Gut. Der Mensch ist ein Tier, und nahezu alle Tiere, auch die ganz süßen Hätschelwesen, pflegen die barbarische Sitte, die eigene Brut dann krepieren zu lassen oder zu töten, wo die eigene Substanz als bedroht empfunden wird. Wenn man demnach die „psychosoziale” Gesundheit der Frau in den Mittelpunkt stellen will, dann sollte man die Auswirkung von Abtreibungen für eben diese Frauen nicht verschweigen.
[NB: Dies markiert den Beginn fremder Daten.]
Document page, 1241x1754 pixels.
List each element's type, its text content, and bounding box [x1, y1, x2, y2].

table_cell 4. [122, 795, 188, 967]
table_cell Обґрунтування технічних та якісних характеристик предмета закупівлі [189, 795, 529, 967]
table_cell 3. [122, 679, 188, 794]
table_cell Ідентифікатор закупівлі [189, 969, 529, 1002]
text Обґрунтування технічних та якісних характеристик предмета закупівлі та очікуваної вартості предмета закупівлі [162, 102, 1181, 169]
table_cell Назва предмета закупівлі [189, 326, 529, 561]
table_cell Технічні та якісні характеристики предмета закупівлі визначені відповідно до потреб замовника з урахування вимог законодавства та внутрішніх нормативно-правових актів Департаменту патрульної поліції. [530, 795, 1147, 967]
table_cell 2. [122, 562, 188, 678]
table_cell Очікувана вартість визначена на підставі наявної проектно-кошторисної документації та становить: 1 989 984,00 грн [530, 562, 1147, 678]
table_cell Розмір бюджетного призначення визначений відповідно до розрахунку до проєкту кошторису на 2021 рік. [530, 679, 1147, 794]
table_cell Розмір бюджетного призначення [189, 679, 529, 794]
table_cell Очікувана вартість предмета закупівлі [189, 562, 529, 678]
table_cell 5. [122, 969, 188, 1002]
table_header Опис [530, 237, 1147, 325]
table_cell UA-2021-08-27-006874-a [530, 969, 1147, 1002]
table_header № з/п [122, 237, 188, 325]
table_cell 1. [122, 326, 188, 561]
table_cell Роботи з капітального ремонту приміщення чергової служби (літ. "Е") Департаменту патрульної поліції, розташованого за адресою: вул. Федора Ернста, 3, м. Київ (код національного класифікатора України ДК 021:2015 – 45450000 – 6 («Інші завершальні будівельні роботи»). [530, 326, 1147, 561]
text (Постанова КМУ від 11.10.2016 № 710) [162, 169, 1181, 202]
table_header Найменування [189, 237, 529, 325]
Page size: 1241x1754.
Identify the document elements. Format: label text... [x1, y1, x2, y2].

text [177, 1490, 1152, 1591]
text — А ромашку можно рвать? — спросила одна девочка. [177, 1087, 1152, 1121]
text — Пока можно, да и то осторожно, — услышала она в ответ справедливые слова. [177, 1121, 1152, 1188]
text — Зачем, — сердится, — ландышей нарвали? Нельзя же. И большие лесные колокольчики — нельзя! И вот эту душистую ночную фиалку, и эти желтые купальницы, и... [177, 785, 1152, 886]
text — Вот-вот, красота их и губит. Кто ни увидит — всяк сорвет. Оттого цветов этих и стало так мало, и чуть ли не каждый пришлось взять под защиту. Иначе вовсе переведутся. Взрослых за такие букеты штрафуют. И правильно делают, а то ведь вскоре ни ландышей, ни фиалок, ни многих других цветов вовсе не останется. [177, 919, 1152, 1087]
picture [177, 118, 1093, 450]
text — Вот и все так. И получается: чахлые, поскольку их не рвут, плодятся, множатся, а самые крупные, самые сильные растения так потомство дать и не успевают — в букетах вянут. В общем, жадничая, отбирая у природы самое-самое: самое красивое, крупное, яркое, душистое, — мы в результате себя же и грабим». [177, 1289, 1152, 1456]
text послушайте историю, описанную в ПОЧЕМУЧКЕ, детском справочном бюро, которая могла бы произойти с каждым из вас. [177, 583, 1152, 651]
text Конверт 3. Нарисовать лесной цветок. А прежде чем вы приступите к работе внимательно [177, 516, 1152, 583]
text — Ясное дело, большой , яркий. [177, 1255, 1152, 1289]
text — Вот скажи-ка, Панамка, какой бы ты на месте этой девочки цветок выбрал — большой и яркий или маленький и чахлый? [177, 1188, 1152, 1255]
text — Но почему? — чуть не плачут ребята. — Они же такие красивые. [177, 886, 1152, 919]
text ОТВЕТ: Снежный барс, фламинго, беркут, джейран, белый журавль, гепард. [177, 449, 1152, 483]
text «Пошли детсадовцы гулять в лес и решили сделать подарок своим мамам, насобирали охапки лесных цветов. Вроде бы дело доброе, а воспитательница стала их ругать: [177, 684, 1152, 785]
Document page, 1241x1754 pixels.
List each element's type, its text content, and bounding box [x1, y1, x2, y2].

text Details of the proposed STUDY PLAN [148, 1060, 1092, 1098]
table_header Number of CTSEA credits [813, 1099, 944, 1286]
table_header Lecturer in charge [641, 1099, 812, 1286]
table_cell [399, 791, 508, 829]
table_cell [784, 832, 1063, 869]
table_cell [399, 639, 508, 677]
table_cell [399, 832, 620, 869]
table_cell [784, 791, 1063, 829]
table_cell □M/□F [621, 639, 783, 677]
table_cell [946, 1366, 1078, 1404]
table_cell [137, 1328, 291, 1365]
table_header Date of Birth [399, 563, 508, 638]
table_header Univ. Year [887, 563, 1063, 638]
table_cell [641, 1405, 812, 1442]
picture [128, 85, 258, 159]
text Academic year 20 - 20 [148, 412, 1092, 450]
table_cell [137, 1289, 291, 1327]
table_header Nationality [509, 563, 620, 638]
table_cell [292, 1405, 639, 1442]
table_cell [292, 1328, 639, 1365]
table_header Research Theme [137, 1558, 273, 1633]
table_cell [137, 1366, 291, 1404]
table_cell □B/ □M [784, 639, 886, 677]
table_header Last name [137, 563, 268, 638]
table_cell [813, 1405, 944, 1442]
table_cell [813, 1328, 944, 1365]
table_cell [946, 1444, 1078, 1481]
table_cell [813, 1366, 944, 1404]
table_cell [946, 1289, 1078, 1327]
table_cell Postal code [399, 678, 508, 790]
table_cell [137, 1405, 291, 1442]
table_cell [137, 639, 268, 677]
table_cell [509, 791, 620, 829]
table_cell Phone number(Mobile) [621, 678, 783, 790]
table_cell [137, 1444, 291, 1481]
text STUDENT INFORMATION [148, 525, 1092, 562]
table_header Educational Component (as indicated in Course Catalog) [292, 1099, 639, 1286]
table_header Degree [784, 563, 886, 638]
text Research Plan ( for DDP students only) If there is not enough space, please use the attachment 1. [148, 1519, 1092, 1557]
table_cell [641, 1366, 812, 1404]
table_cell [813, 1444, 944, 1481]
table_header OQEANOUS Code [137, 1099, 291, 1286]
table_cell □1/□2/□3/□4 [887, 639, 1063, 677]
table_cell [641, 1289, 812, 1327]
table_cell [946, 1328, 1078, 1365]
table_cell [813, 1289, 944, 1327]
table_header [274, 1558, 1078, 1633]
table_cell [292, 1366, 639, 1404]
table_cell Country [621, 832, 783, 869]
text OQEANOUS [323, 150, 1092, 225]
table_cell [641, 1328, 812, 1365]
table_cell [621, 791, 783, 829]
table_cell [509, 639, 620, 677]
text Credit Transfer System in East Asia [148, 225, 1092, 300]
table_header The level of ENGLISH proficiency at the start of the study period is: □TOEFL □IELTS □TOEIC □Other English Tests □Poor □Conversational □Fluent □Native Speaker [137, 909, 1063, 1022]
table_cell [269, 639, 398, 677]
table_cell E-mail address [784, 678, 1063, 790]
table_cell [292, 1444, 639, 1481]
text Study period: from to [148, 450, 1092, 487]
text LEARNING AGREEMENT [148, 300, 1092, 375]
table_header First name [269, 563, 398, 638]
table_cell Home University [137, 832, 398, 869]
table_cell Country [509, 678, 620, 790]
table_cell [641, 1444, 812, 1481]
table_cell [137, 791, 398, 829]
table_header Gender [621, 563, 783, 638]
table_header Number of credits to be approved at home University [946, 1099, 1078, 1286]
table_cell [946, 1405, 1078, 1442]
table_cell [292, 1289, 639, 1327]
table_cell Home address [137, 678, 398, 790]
Martina Zippe hat jüngst in einem hochverdienten Artikel in der Jungen Freiheit etliche (trotz ihrer wissenschaftlichen Fundiertheit kaum bekannte) Studien vorgestellt, die die psychischen Folgen eines Schwangerschaftsabbruchs für die Frau untersuchten. Es sind erschreckende Zahlen über die Häufung von Suiziden und Suizidversuchen, von traumatischen Depressionen ganz zu schweigen. Es gibt – allen Worthülsen zum Trotze – viele Frauen, die durch einen solchen Eingriff am eigenen Leib unberührt bleiben. Wer ein gewisses Maß an Sensibilität aufweist, reagiert nach Vollstreckung erschüttert. Auch ein solches Trauma kann eine Behinderung sein, die das Weiterleben erschwert. Dies aber ist, wie das ganze Abtreibungsgeschäft jenseits der Behindertenlobby, ein Tabuthema.